Sly Gains Respect

Movie increases Stallone’s respect for Champ car drivers
By Mike Harris, AP Motorsports Writer
April 7, 2001

LONG BEACH, Calif. (AP) — SYLVESTER STALLONE, the star and driving force behind a new movie revolving around the CART series, said his introduction to open-wheel race cars was not what he expected.

“I wasn’t aware that you basically lie down in the car, so it was very odd realizing that you go into the great unknown basically feet first and that was kind of unnerving,” said the man who starred in the “Rambo” and “Rocky” movies.

“Second, there was a rattling all the time I was driving the car, so I thought, ‘This car’s coming apart,’ until I realized it was my knees.
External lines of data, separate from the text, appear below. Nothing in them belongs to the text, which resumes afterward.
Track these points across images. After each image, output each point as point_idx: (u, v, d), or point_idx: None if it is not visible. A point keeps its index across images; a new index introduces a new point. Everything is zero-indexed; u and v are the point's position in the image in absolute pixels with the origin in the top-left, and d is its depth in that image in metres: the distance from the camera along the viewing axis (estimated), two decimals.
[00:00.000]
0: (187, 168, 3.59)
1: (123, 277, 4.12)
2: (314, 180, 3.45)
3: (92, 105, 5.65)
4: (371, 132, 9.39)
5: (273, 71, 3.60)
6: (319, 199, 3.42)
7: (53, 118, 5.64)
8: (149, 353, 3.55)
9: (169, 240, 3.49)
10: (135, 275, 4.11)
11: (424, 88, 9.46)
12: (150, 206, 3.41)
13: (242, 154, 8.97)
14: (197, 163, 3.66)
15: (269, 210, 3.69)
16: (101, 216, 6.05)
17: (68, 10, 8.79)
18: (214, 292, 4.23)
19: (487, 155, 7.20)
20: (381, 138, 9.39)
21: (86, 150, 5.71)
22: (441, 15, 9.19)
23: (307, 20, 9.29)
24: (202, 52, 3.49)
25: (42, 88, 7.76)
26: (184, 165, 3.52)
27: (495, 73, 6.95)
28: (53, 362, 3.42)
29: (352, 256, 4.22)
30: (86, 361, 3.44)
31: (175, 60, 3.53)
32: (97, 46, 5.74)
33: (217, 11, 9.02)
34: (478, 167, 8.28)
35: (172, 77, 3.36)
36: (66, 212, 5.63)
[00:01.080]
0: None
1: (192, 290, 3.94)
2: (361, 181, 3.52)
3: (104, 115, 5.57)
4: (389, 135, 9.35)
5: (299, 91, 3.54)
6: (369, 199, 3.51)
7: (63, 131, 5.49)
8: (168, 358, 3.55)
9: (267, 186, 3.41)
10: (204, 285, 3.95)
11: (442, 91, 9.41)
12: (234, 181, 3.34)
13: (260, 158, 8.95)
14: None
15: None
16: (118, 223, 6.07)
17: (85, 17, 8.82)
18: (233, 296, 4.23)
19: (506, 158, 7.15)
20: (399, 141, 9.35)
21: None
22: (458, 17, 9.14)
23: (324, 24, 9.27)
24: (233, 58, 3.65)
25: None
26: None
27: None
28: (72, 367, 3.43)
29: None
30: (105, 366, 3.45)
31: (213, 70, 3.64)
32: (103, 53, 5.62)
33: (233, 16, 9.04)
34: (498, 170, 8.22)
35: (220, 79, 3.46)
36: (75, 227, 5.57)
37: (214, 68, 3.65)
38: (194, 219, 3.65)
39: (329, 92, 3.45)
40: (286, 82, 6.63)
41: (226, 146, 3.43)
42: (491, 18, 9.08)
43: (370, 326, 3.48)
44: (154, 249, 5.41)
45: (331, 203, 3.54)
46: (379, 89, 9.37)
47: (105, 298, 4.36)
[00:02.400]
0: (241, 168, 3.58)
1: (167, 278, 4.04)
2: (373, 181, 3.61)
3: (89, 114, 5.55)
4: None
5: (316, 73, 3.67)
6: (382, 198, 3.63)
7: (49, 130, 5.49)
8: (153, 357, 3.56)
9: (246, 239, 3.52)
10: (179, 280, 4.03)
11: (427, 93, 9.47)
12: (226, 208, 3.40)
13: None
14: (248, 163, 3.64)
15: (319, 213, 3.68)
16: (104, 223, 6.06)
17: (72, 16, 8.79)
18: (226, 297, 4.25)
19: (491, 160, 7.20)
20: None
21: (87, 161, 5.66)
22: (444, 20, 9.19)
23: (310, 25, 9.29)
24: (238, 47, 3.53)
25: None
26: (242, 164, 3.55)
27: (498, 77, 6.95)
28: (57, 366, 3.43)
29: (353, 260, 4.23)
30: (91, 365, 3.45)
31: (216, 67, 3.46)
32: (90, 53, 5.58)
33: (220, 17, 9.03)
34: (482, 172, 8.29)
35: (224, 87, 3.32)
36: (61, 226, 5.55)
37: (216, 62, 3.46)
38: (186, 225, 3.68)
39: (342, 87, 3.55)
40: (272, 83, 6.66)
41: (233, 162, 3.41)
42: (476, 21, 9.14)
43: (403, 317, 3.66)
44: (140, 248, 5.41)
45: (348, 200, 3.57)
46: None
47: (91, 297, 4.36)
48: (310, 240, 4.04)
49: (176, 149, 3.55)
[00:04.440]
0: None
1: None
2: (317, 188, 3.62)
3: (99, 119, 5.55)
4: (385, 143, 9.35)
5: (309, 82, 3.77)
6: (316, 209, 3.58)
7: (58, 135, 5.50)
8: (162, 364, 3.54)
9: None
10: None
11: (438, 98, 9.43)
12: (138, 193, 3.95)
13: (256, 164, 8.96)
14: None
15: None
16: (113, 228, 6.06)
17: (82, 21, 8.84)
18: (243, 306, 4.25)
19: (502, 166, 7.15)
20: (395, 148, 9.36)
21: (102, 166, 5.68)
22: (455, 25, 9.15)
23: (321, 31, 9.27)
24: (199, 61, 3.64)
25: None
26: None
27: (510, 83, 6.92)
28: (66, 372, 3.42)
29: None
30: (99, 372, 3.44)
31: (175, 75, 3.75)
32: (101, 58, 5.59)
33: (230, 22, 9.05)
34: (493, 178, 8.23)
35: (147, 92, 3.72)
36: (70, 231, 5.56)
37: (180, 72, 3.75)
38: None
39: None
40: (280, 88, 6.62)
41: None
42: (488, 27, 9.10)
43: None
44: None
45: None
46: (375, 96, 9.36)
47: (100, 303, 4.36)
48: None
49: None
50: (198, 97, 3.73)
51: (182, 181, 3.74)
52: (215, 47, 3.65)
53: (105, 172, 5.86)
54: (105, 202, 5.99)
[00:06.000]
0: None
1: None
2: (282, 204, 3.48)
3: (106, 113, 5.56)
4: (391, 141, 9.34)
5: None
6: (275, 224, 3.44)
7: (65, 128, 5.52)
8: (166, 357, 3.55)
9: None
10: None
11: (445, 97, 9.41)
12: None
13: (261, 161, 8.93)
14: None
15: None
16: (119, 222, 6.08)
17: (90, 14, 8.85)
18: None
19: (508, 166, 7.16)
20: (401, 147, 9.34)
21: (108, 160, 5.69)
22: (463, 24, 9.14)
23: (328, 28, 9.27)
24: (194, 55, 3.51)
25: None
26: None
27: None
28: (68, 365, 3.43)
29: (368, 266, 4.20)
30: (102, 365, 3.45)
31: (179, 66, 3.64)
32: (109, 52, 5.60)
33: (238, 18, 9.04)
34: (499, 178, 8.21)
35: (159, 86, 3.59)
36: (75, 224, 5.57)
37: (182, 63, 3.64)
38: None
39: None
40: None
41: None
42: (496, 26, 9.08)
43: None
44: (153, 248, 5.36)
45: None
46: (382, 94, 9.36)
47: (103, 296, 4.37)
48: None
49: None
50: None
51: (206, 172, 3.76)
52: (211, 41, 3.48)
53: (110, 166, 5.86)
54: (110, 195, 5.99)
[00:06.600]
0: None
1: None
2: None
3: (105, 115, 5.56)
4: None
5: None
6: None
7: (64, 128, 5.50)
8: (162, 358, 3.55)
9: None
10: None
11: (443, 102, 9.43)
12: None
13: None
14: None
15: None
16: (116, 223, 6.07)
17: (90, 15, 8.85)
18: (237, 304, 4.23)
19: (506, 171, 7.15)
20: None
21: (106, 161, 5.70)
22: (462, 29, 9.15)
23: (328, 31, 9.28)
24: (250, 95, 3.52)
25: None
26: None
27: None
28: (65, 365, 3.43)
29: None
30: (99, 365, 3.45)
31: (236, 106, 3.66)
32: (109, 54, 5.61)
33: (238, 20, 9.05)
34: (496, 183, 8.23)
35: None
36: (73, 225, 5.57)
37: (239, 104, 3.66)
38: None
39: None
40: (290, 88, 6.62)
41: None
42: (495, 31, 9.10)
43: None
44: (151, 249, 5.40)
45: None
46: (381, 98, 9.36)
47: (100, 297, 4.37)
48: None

So there’s a fear factor that permeates one, and I realized it takes quite a while to get your heart, your body, your adrenal glands to settle down.”

STALLONE, who did a lot of his own driving in “Driven,” which will premier in Los Angeles on April 16 and go into wide release April 27, said he spun out numerous times during his preparation at a Las Vegas driving school.

“It finally dawned on me about drift and precision and powering into an apex and speeding coming out so it’s just getting the actual flow,” he said. “It’s almost like music and you start getting into a hypnotic rhythm. Then you start to push a little bit more and push a little bit more, and I was captivated by that.”

The actor, who appears to be very physically fit, was also surprised by the G Forces a driver is subject to.

“The next day, I was totally aware of it when I had to have someone brush my teeth for me,” he said. “I couldn’t move my hand, I couldn’t form a fist, my neck, forget it, you could use my head for a lamp, I couldn’t move.”

He came away from the project with great admiration for professional race drivers.

“I try to explain to people that driving a race car is like speeding across an ice field.” STALLONE said. “The car is almost floating and that’s the skill of driving, maintaining this car while its barely having adhesion … to the track. It just puts you right to that ragged edge. That’s an extraordinary skill to maintain that balance and coordination.”